Try it:
Would you restate each entry word for word, omitting the pictures?

Records for this task:
☆ ☆ ☆

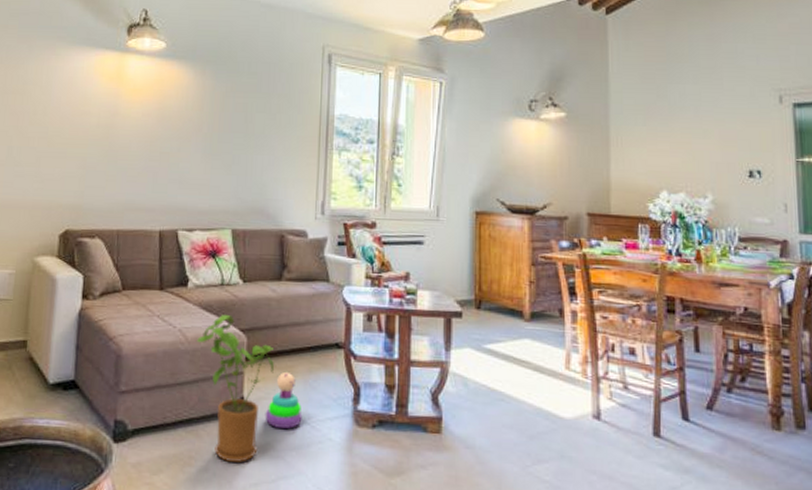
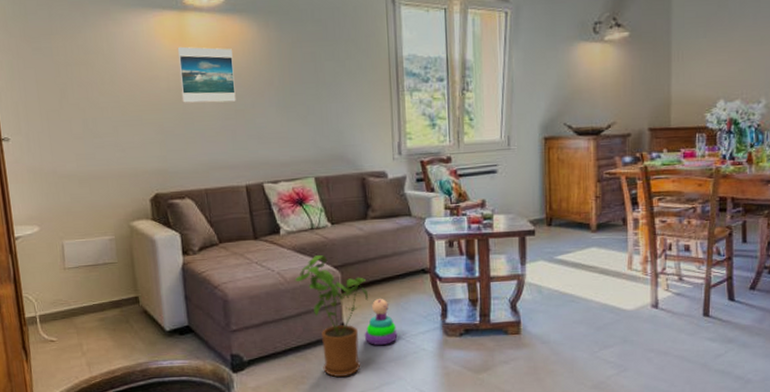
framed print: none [109,85,166,144] -> present [177,46,236,103]

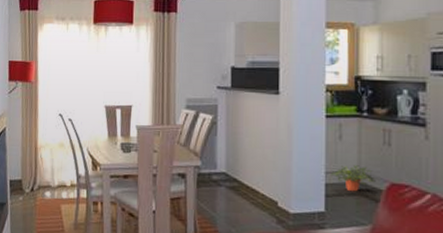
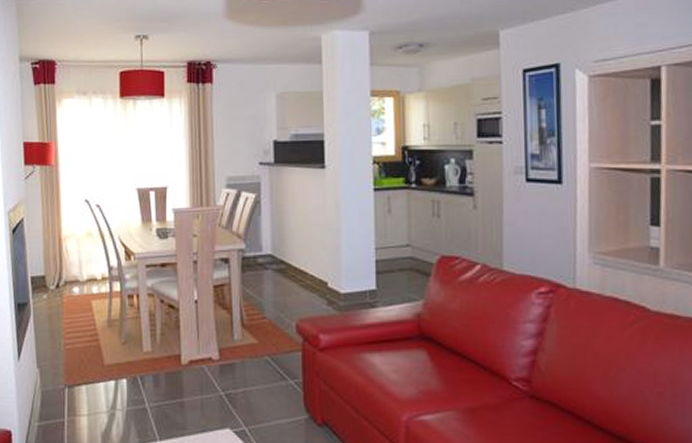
potted plant: present [330,165,376,192] -> none [380,239,426,267]

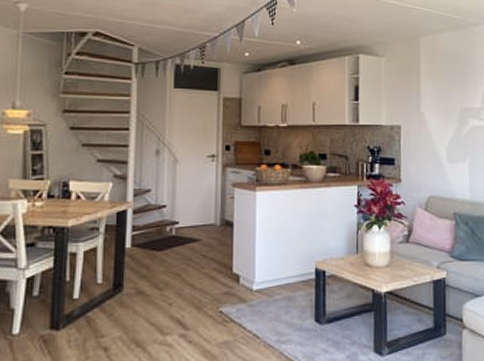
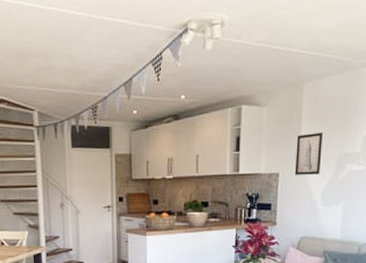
wall art: none [416,85,443,129] -> present [294,132,324,175]

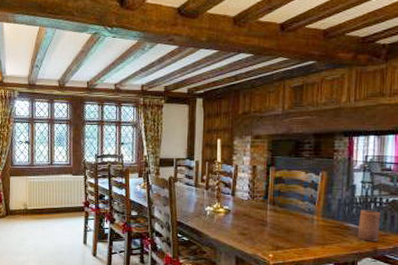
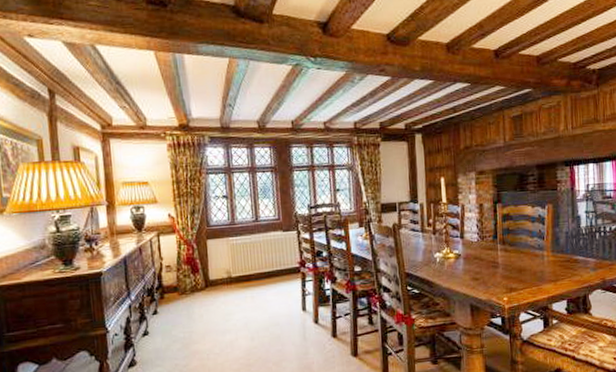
candle: present [357,210,380,242] -> none [586,240,606,273]

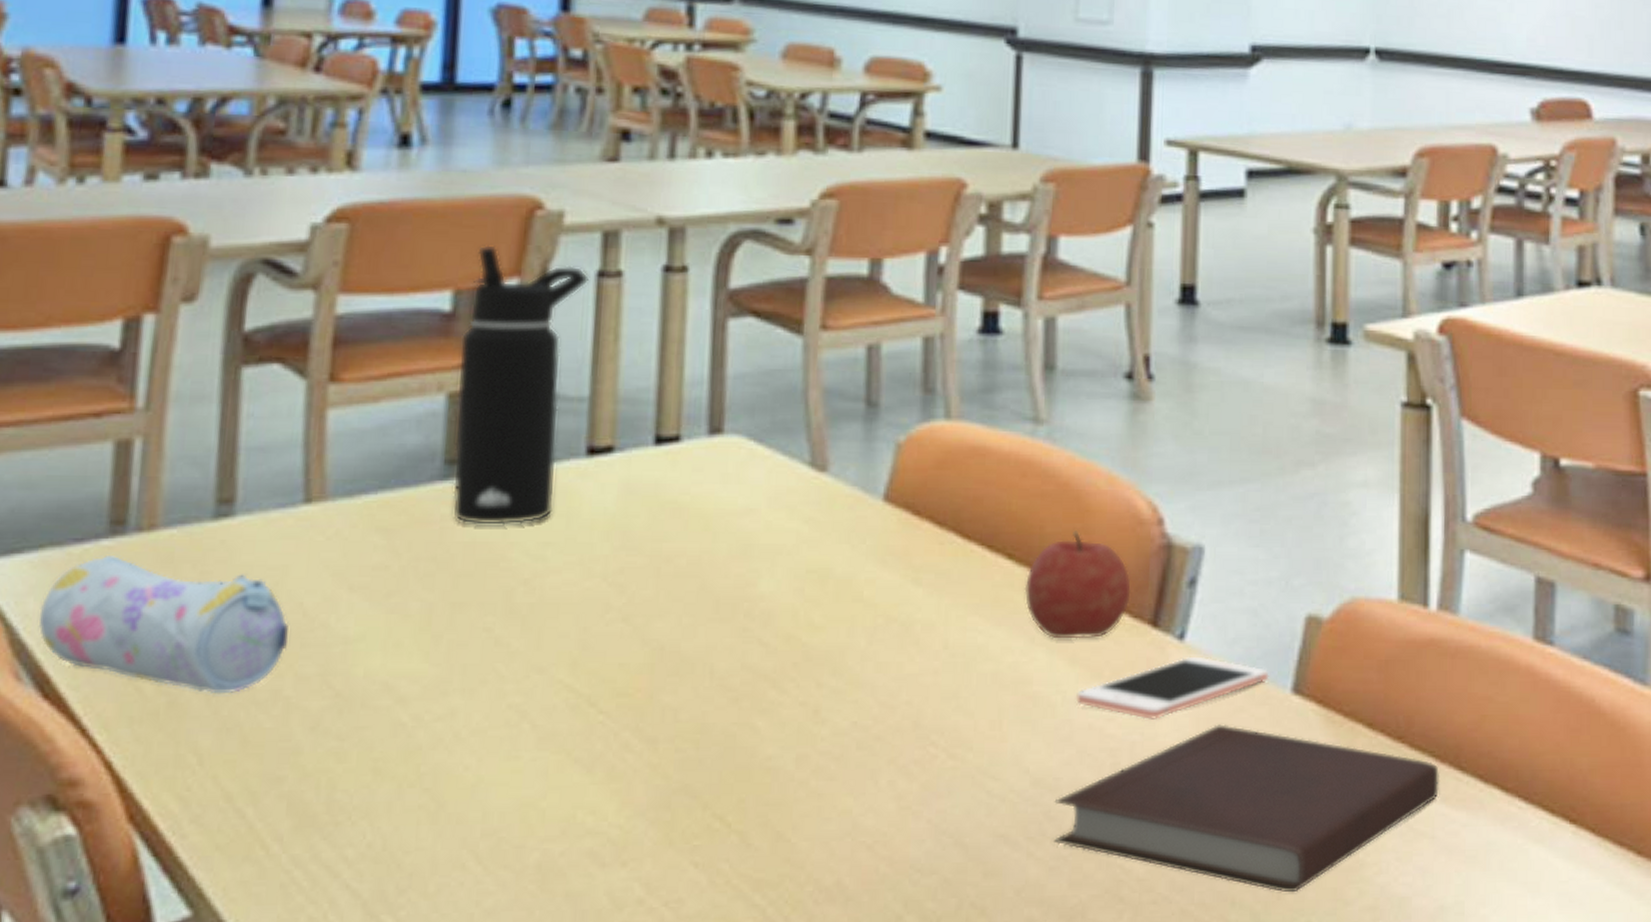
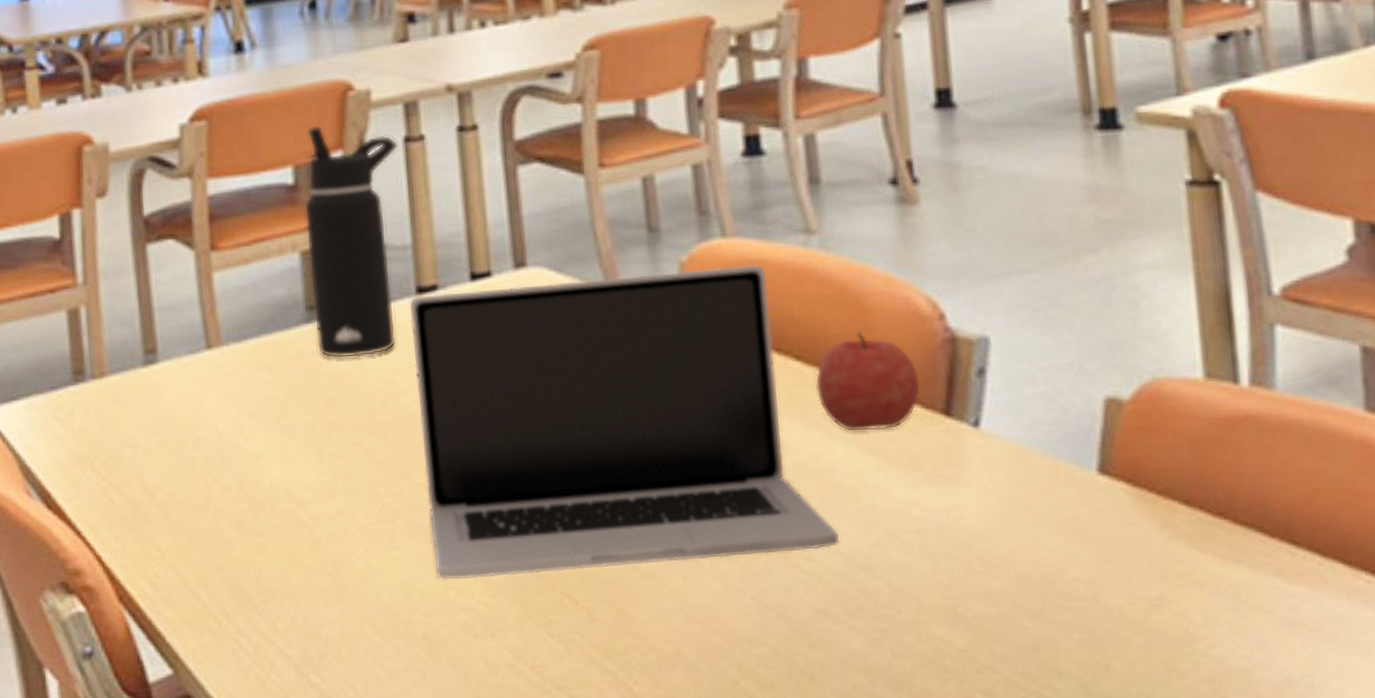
pencil case: present [38,556,289,695] -> none [36,398,211,503]
laptop: none [563,452,1030,798] -> present [410,265,840,580]
notebook: present [1053,724,1439,893] -> none [868,505,1272,664]
cell phone: present [1076,656,1269,720] -> none [878,441,1072,503]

☆ ☆ ☆

Exercise solution:
framed print: none [109,85,166,144] -> present [177,46,236,103]

potted plant: present [330,165,376,192] -> none [380,239,426,267]

wall art: none [416,85,443,129] -> present [294,132,324,175]

candle: present [357,210,380,242] -> none [586,240,606,273]

pencil case: present [38,556,289,695] -> none [36,398,211,503]
laptop: none [563,452,1030,798] -> present [410,265,840,580]
notebook: present [1053,724,1439,893] -> none [868,505,1272,664]
cell phone: present [1076,656,1269,720] -> none [878,441,1072,503]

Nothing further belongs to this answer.